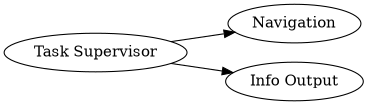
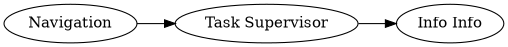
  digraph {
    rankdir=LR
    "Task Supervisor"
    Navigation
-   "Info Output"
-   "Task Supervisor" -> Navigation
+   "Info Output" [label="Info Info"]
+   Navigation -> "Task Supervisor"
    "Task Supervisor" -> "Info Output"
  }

+-------+

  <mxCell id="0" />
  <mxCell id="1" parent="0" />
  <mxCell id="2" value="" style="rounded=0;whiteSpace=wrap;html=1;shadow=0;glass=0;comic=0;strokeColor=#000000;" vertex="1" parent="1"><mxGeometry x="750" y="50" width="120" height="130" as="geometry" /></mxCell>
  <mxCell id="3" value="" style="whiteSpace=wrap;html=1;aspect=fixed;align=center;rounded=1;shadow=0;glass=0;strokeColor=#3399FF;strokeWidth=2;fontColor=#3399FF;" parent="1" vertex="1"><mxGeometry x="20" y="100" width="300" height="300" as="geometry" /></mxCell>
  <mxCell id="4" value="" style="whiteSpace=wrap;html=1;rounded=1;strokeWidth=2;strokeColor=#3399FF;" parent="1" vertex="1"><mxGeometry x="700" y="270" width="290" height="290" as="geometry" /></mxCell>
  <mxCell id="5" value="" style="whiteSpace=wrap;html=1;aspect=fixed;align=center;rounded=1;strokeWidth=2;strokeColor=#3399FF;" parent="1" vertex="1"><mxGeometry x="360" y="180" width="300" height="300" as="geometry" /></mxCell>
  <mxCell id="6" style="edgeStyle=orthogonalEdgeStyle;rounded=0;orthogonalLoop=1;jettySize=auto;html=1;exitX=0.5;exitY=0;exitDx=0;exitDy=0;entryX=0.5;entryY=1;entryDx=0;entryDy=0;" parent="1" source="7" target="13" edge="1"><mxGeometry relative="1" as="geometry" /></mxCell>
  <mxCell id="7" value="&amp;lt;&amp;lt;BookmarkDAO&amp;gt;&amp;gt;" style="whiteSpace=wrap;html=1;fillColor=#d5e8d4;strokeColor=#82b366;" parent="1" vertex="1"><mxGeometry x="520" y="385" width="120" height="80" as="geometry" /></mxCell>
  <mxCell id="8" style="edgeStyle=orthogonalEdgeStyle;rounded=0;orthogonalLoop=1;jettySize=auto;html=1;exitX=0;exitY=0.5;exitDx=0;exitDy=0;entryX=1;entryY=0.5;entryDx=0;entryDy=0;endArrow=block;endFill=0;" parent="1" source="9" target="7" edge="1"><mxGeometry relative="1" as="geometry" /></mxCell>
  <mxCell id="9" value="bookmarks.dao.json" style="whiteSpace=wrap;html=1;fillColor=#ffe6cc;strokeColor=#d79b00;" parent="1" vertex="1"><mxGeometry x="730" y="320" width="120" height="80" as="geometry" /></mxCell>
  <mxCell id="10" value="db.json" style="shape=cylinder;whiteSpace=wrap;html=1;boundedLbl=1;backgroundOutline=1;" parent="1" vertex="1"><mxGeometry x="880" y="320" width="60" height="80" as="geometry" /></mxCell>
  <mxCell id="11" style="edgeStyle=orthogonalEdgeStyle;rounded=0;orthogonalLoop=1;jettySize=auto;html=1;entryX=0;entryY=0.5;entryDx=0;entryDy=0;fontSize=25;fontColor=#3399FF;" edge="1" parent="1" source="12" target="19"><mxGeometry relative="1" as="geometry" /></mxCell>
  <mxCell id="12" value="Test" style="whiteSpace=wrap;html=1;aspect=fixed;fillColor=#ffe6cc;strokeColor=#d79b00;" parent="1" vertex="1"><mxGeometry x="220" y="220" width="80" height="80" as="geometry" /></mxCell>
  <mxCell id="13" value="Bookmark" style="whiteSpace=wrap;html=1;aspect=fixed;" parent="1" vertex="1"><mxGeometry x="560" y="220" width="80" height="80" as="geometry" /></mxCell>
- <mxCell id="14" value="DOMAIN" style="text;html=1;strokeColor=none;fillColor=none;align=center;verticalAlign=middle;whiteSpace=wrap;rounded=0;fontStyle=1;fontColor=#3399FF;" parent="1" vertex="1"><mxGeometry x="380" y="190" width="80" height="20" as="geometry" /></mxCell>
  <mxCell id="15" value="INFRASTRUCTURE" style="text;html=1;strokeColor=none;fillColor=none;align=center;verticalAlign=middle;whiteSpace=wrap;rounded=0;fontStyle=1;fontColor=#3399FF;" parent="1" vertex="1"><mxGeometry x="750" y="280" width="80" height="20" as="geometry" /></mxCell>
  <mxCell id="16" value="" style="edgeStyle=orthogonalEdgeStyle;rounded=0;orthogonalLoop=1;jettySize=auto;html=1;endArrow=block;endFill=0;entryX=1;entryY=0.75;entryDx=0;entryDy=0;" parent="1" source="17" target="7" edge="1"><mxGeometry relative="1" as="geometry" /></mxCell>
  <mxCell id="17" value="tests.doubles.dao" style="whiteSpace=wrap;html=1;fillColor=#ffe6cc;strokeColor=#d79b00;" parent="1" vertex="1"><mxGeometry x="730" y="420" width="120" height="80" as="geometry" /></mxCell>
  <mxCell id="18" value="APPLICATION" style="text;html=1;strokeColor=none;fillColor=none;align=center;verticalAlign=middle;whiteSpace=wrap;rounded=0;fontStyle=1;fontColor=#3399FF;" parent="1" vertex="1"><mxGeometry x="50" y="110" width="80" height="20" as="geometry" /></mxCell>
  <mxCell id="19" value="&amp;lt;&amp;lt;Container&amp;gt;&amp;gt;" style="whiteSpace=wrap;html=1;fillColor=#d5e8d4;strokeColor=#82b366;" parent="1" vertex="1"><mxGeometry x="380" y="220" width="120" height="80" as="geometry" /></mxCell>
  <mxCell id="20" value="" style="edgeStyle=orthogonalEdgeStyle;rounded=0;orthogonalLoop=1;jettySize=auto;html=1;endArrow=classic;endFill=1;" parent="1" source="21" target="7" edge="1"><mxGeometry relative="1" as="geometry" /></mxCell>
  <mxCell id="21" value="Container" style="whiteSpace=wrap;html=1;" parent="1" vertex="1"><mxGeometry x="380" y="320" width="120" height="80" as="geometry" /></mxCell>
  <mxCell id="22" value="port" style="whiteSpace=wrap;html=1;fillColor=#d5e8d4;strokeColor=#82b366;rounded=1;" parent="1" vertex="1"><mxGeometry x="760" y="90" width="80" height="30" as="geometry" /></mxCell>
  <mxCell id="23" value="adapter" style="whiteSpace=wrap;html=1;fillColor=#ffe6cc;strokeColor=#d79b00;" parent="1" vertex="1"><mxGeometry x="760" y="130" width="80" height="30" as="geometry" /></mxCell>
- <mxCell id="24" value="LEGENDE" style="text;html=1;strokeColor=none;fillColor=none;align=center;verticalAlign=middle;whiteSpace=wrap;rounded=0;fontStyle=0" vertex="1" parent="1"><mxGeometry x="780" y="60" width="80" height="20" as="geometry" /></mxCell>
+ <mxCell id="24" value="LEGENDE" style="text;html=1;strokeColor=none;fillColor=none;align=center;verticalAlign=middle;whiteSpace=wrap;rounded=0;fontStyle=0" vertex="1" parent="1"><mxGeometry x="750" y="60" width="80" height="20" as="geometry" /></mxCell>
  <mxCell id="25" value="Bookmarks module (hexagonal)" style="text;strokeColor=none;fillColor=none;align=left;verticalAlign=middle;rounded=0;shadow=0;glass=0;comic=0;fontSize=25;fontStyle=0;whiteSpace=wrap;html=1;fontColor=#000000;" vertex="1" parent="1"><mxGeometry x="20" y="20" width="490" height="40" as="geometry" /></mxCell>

+-------+

> _Problem to solve_:
Please count the lines of the records that contain the string "shadow" and reply with the number alone.

> _Correct answer_:
3